Write each line below back out exactly, omitting its pictures.

- **Data excerpt**

####

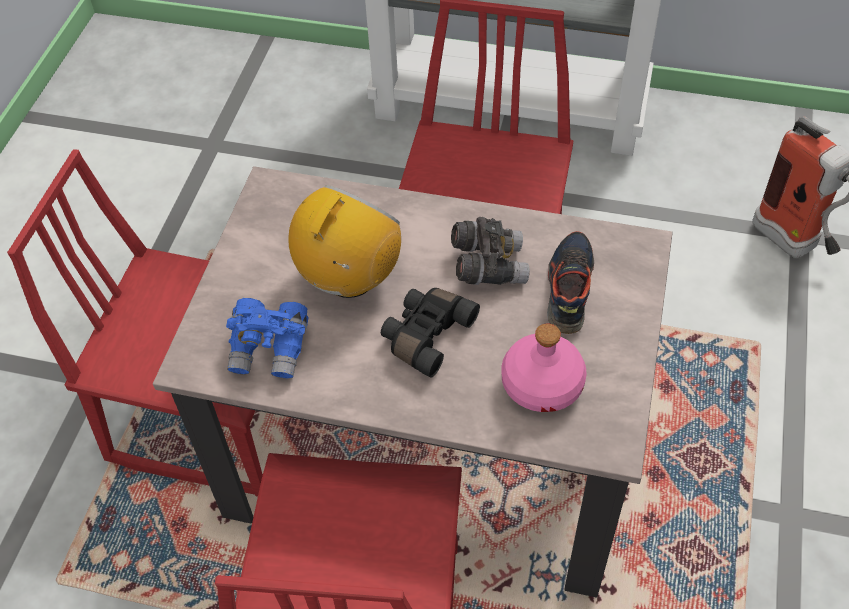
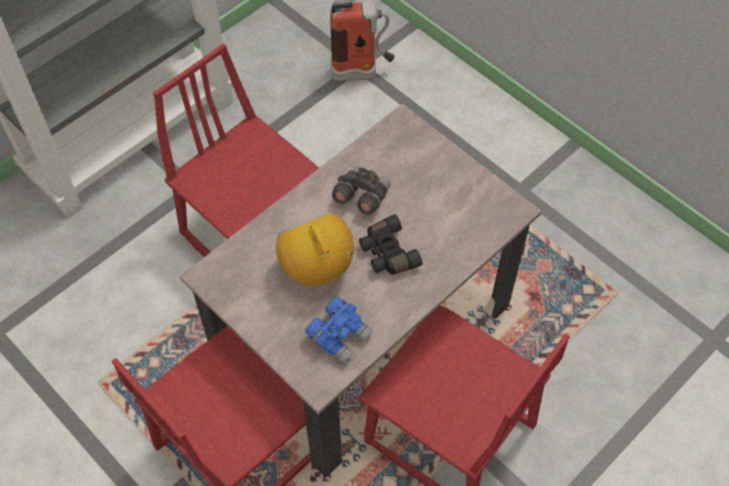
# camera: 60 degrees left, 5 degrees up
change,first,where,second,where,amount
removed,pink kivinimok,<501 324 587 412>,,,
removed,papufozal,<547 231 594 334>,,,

####

- **Output for this task**
# camera: 60 degrees left, 5 degrees up
change,first,where,second,where,amount
removed,pink kivinimok,<501 324 587 412>,,,
removed,papufozal,<547 231 594 334>,,,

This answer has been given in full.